**What you need to do:** Copy out every line of the entries below word for word, with no changes.

Data entries:
___

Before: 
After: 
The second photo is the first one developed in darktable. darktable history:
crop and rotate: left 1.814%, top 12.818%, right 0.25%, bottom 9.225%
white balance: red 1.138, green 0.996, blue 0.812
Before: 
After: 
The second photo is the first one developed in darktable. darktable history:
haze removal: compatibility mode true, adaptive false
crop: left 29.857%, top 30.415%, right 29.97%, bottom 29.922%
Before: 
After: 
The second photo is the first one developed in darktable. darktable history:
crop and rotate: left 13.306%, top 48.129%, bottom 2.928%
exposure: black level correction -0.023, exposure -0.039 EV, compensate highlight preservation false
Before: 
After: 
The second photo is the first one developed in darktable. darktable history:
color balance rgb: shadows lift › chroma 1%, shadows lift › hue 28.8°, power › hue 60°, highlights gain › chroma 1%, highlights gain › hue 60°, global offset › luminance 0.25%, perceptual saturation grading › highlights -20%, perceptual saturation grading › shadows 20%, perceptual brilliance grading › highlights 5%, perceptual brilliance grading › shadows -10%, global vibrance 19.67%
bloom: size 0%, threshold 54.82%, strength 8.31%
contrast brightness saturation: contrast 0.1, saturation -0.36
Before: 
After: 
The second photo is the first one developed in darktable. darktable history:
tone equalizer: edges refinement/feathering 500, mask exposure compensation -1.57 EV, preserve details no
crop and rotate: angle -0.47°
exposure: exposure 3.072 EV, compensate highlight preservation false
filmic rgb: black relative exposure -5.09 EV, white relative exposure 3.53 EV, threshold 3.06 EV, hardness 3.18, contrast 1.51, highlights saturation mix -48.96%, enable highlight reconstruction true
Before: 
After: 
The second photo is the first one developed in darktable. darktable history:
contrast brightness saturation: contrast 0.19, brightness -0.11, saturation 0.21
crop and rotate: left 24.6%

___

**Solution:**
Before: 
After: 
The second photo is the first one developed in darktable. darktable history:
crop and rotate: left 1.814%, top 12.818%, right 0.25%, bottom 9.225%
white balance: red 1.138, green 0.996, blue 0.812
Before: 
After: 
The second photo is the first one developed in darktable. darktable history:
haze removal: compatibility mode true, adaptive false
crop: left 29.857%, top 30.415%, right 29.97%, bottom 29.922%
Before: 
After: 
The second photo is the first one developed in darktable. darktable history:
crop and rotate: left 13.306%, top 48.129%, bottom 2.928%
exposure: black level correction -0.023, exposure -0.039 EV, compensate highlight preservation false
Before: 
After: 
The second photo is the first one developed in darktable. darktable history:
color balance rgb: shadows lift › chroma 1%, shadows lift › hue 28.8°, power › hue 60°, highlights gain › chroma 1%, highlights gain › hue 60°, global offset › luminance 0.25%, perceptual saturation grading › highlights -20%, perceptual saturation grading › shadows 20%, perceptual brilliance grading › highlights 5%, perceptual brilliance grading › shadows -10%, global vibrance 19.67%
bloom: size 0%, threshold 54.82%, strength 8.31%
contrast brightness saturation: contrast 0.1, saturation -0.36
Before: 
After: 
The second photo is the first one developed in darktable. darktable history:
tone equalizer: edges refinement/feathering 500, mask exposure compensation -1.57 EV, preserve details no
crop and rotate: angle -0.47°
exposure: exposure 3.072 EV, compensate highlight preservation false
filmic rgb: black relative exposure -5.09 EV, white relative exposure 3.53 EV, threshold 3.06 EV, hardness 3.18, contrast 1.51, highlights saturation mix -48.96%, enable highlight reconstruction true
Before: 
After: 
The second photo is the first one developed in darktable. darktable history:
contrast brightness saturation: contrast 0.19, brightness -0.11, saturation 0.21
crop and rotate: left 24.6%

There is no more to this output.